The early forms of cheongsam (1)

In the 1920s, an early form of the cheongsam re-emerged that traced its origins back to the gown of Manchu women of the Qing dynasty but also incorporated contemporary fashion elements. Like the Manchu gown, it was cut wide and straight, but it had also been modernised: the skirt was shortened to the calf to reveal the ankles; the sleeves were shortened to elbow or wrist length; and the cuffs, collar and front-flap were adorned with simple bindings or pipings. This style formed the prototype for the modern cheongsam.
These cheongsams adopt a straight, wide cut and sleeves fashioned from the same piece of fabric. This version is shorter than the traditional long gowns worn by Manchu women. The bell-shaped sleeves, meanwhile, were extremely popular at that time. The thin bindings and pipings that spice up the whole design differ in colour from the body of the cheongsam.

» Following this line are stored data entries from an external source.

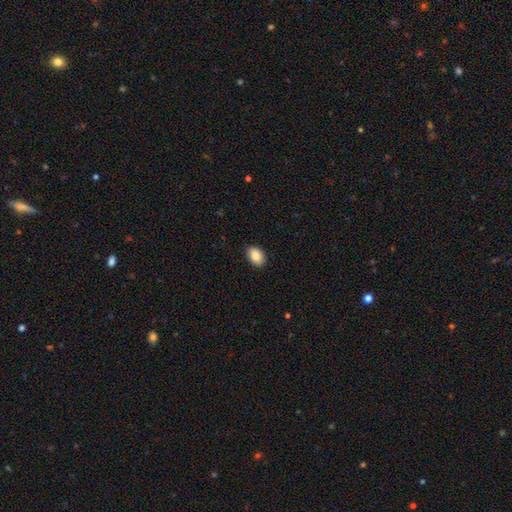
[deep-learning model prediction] Smooth or featured: smooth — 87% (star or artifact — 7%)
How rounded: in between — 83% (round — 16%)
Merging: none — 89% (minor disturbance — 9%)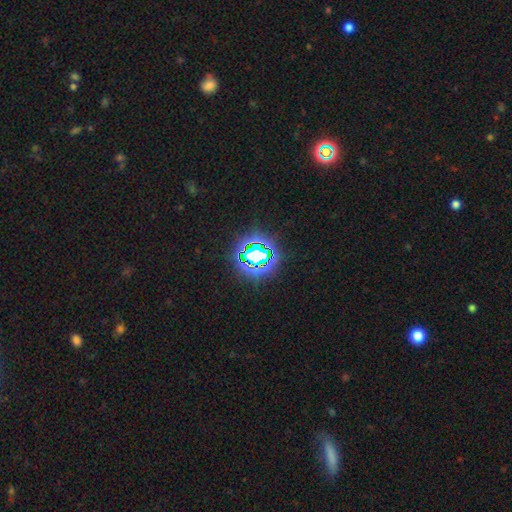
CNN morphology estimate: star or artifact 70%, smooth 19%, featured or disk 11%.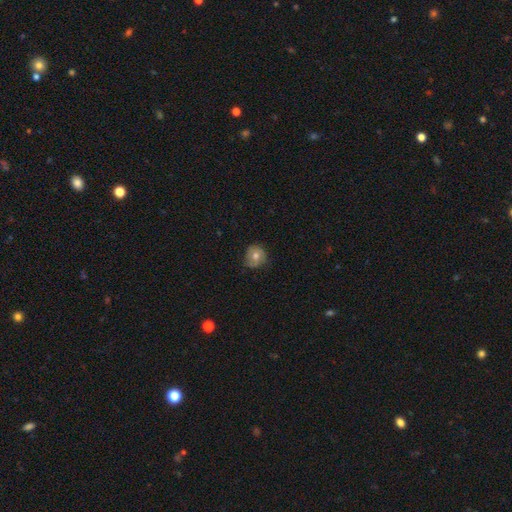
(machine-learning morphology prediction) The model was most divided on "smooth or featured": smooth: 63%, featured or disk: 27%, star or artifact: 10%. More confident: how rounded — round (82%); merging — none (68%).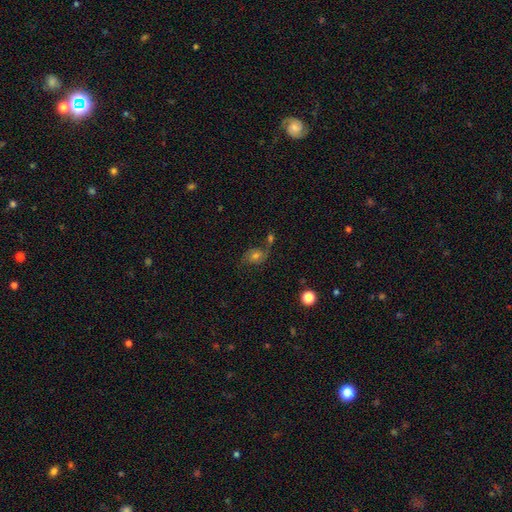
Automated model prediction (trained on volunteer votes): Smooth or featured: featured or disk — 50% (smooth — 33%)
Merging: none — 51% (merger — 18%)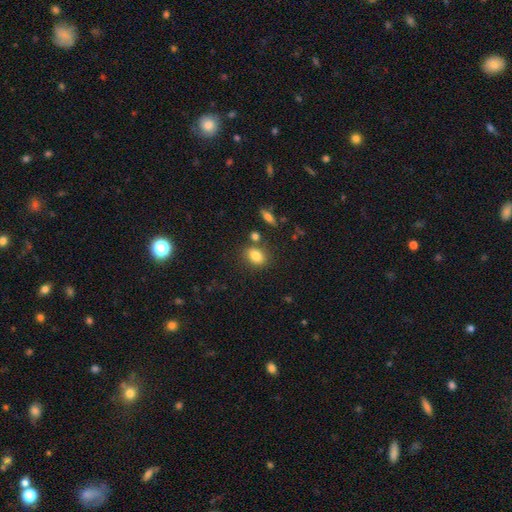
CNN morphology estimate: The model was most divided on "how rounded": in between: 71%, round: 27%, cigar-shaped: 2%. More confident: smooth or featured — smooth (82%); merging — none (74%).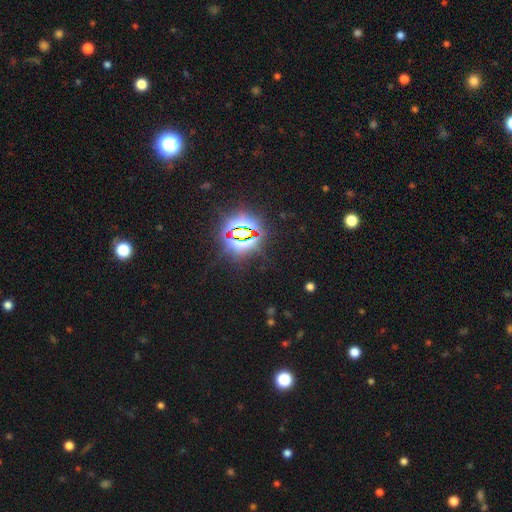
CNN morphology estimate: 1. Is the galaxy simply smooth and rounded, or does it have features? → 83% star or artifact, 11% smooth, 6% featured or disk.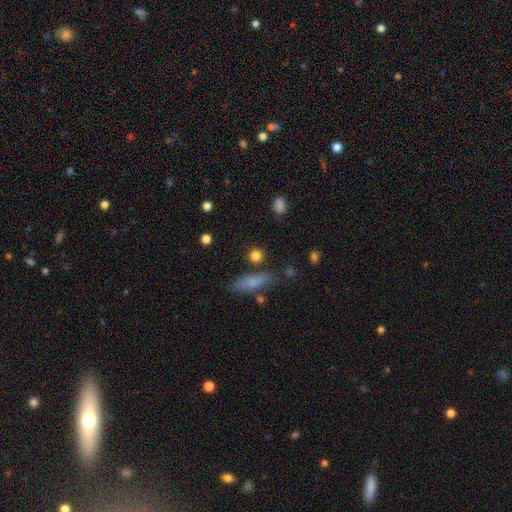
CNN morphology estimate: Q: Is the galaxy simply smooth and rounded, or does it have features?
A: smooth — 83%.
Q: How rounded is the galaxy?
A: round — 78%.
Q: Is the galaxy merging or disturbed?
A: none — 80%.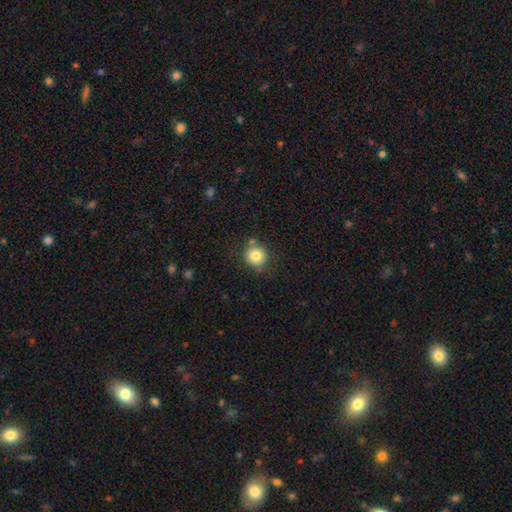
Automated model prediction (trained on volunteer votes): This appears to be a smooth galaxy with no disk features (81%) that is round (91%). Merging: none (78%).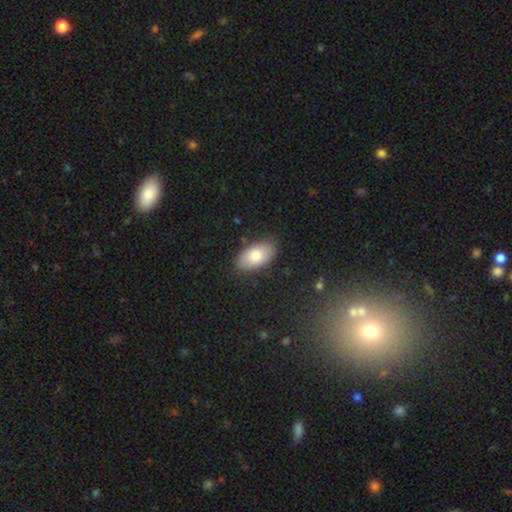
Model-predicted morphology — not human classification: Smooth or featured? Predicted: smooth (p=0.83). How rounded? Predicted: in between (p=0.94). Merging? Predicted: none (p=0.83).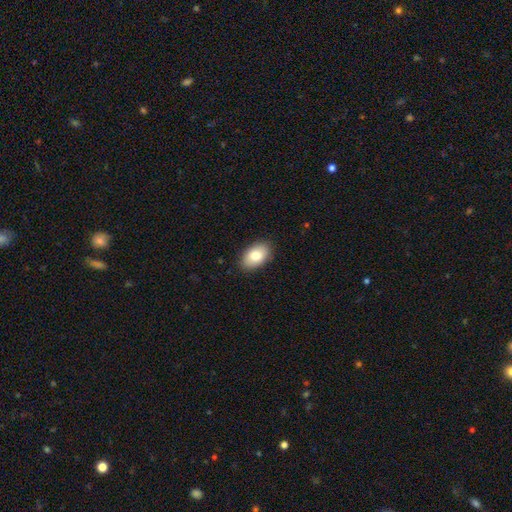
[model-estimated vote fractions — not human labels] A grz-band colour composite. It shows a smooth galaxy with no disk features (81%) that is in between round and cigar-shaped (91%). Merging: none (87%).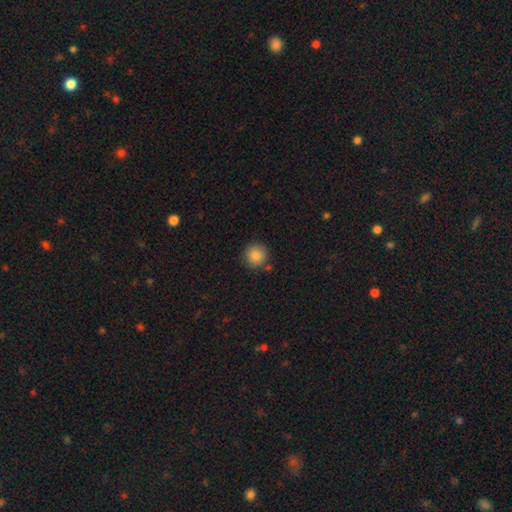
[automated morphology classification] The model was most divided on "smooth or featured": smooth: 86%, star or artifact: 9%, featured or disk: 5%. More confident: how rounded — round (94%); merging — none (86%).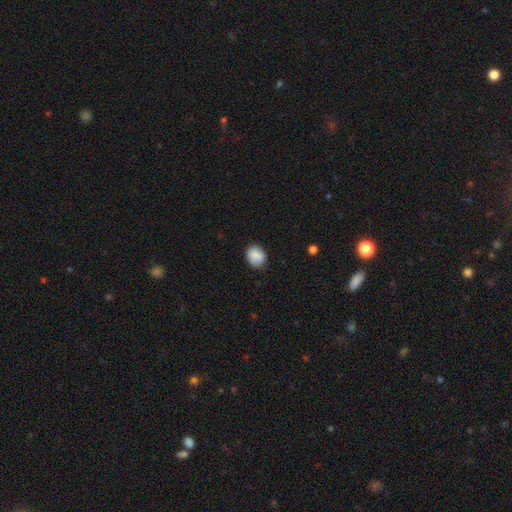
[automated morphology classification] smooth_or_featured: smooth (p=0.86) [alt: star or artifact p=0.08]
how_rounded: round (p=0.56) [alt: in between p=0.43]
merging: none (p=0.82) [alt: minor disturbance p=0.14]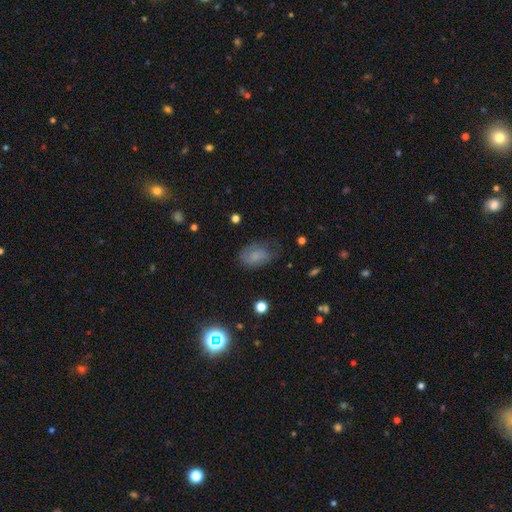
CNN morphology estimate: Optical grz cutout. It shows a smooth galaxy with no disk features (68%) that is in between round and cigar-shaped (81%). Merging: none (54%).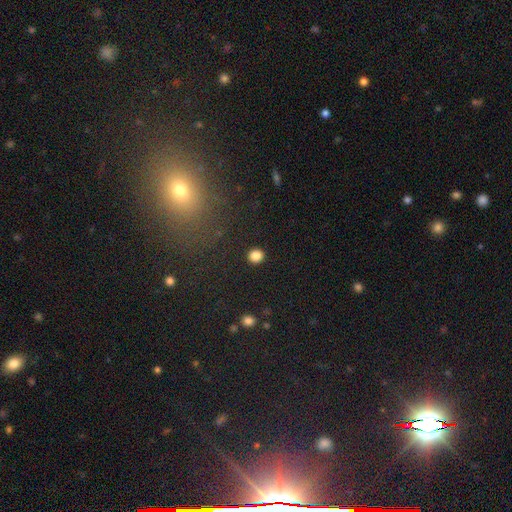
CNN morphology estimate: Q: Smooth or featured?
A: smooth (85%); runner-up: star or artifact (11%)
Q: How rounded?
A: round (87%); runner-up: in between (13%)
Q: Merging?
A: none (92%); runner-up: minor disturbance (5%)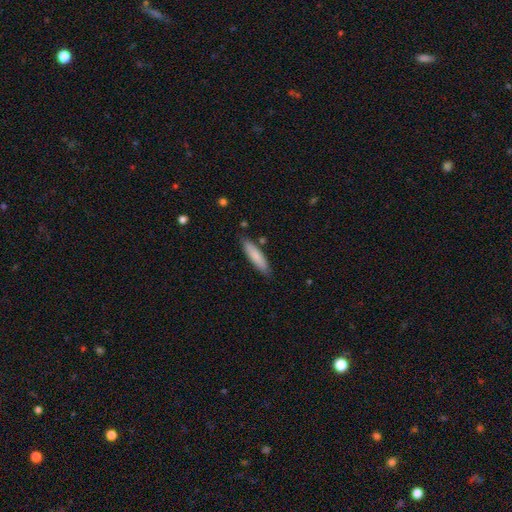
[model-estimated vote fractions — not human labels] smooth_or_featured: smooth (p=0.81) [alt: featured or disk p=0.13]
how_rounded: cigar-shaped (p=0.79) [alt: in between p=0.20]
merging: none (p=0.84) [alt: minor disturbance p=0.11]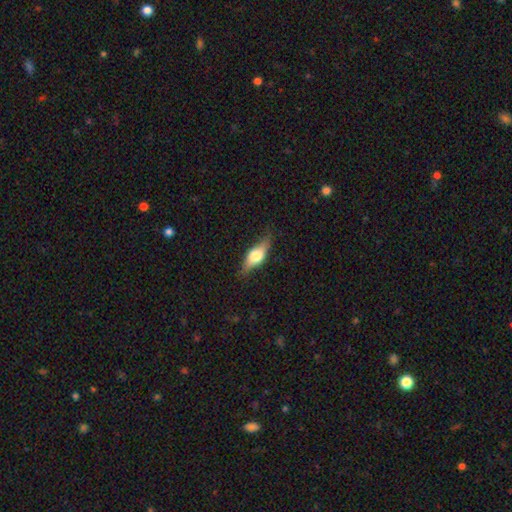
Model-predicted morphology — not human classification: Overall: smooth (51%; featured or disk 42%). How rounded: in between (68%). Merging: none (74%).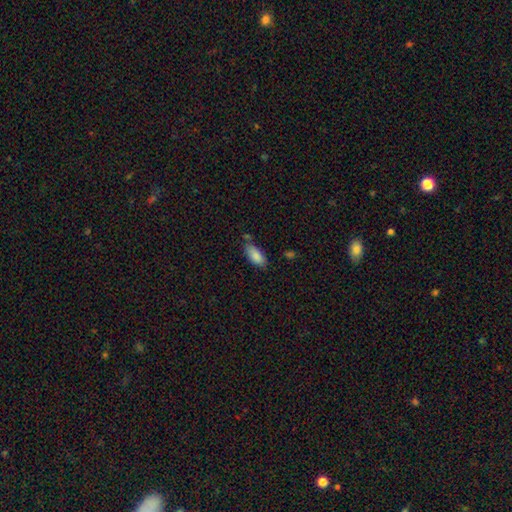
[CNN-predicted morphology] A smooth galaxy with no disk features (87%) that is in between round and cigar-shaped (87%). Merging: none (69%).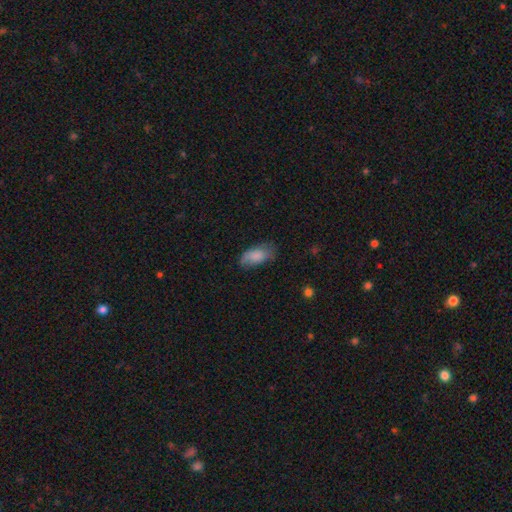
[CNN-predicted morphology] A smooth galaxy with no disk features (81%) that is in between round and cigar-shaped (92%). Merging: none (56%).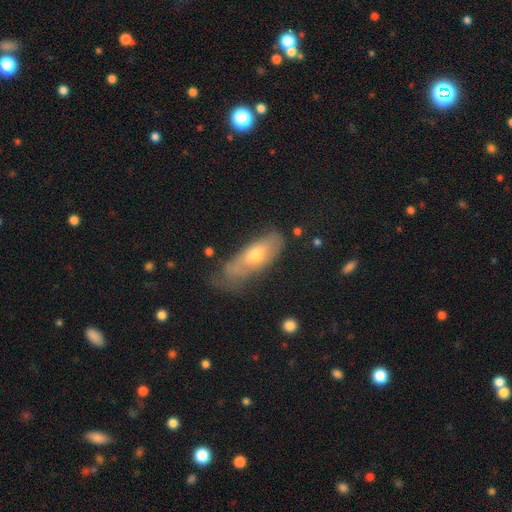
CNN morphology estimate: Smooth or featured: smooth — 55% (featured or disk — 37%)
How rounded: in between — 67% (cigar-shaped — 30%)
Merging: none — 43% (minor disturbance — 33%)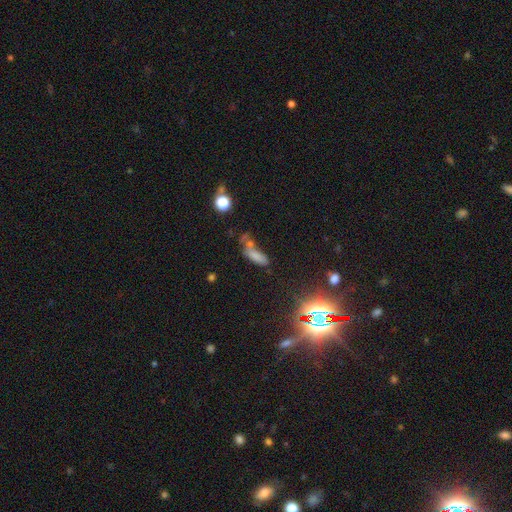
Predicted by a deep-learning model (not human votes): Overall: smooth (70%). How rounded: in between (60%; cigar-shaped 36%). Merging: none (37%; merger 32%).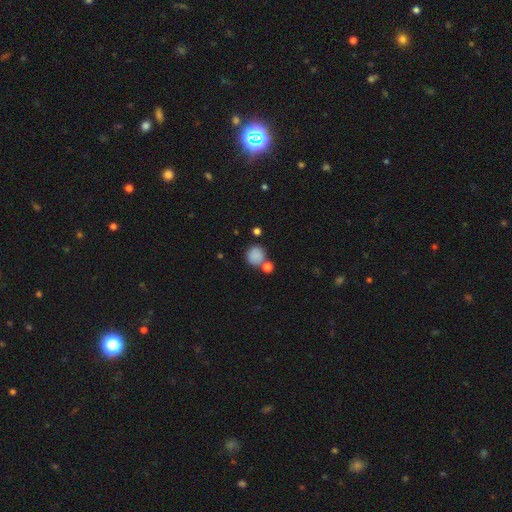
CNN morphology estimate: This appears to be a smooth galaxy with no disk features (84%) that is round (88%). Merging: none (65%).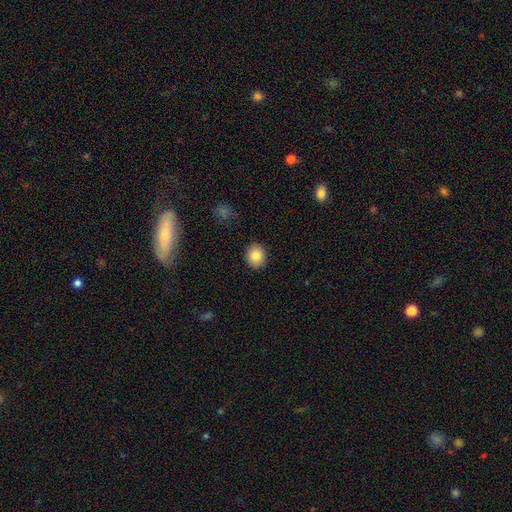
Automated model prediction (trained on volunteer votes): Smooth or featured: smooth — 85% (star or artifact — 9%)
How rounded: round — 62% (in between — 37%)
Merging: none — 89% (minor disturbance — 8%)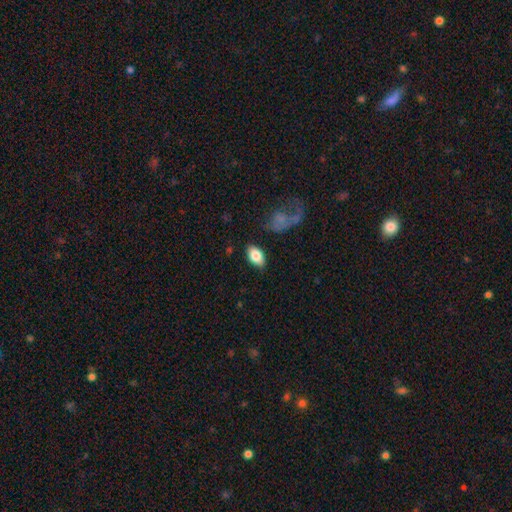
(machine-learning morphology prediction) smooth-or-featured: smooth: 81% | featured or disk: 12% | star or artifact: 7%
  how-rounded: in between: 92% | round: 6% | cigar-shaped: 2%
  merging: none: 83% | minor disturbance: 11% | major disturbance: 3% | merger: 2%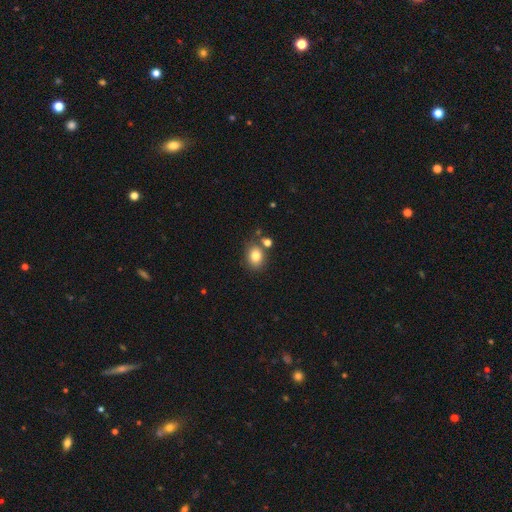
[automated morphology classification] This is clearly a smooth galaxy (80%). How rounded: possibly in between (50%). Merging: likely none (71%).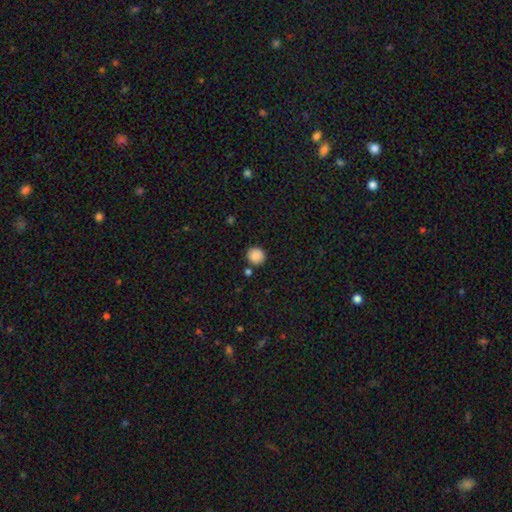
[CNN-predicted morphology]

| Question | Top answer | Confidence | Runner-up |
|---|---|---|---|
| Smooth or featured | smooth | 87% | star or artifact (9%) |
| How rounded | round | 91% | in between (9%) |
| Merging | none | 84% | minor disturbance (8%) |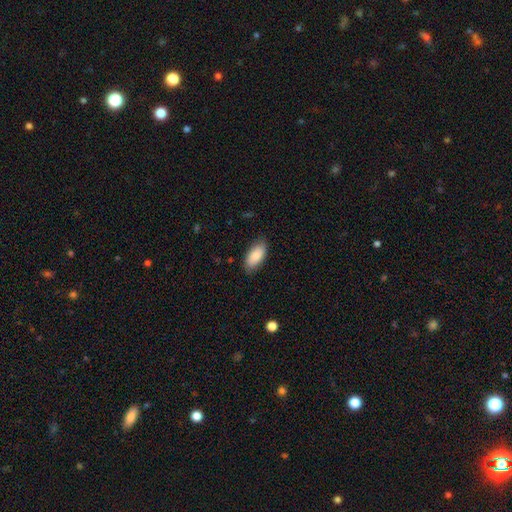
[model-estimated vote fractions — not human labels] Morphology: type=smooth (85%); roundness=in between (92%); merging=none (82%).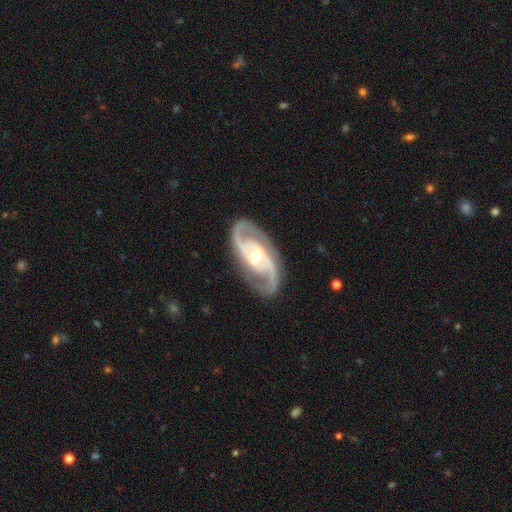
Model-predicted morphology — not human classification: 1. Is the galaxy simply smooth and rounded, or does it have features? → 93% featured or disk, 4% star or artifact, 3% smooth.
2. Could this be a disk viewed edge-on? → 97% no, 3% yes.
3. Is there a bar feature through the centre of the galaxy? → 41% weak, 35% no, 24% strong.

During the early 20th century, fabric bolts were rather narrow due to limitations in weaving technology. Since the bolt was not wide enough to make a full cheongsam with body and sleeves, several pieces of fabric had to be joined together. The seams were usually made at the sleeves or in the centre of the body.

Dark blue sleeveless long majia
1920s
Hong Kong Museum of History collection
The modern cheongsam appeared in the 1920s in the form of the long majia vest. Initially, the majia was worn over a short jacket and came to replace the skirt. Later, it was combined with the jacket and became the modern cheongsam.
This long, straight cut majia demonstrates exquisite craftsmanship by virtue of the concealed stitching along the lining. The design is simple although three types of buttons have been used: the larger flower buttons on the collar and front-flaps, and the knot-shaped buttons and press studs on the right side of the gown.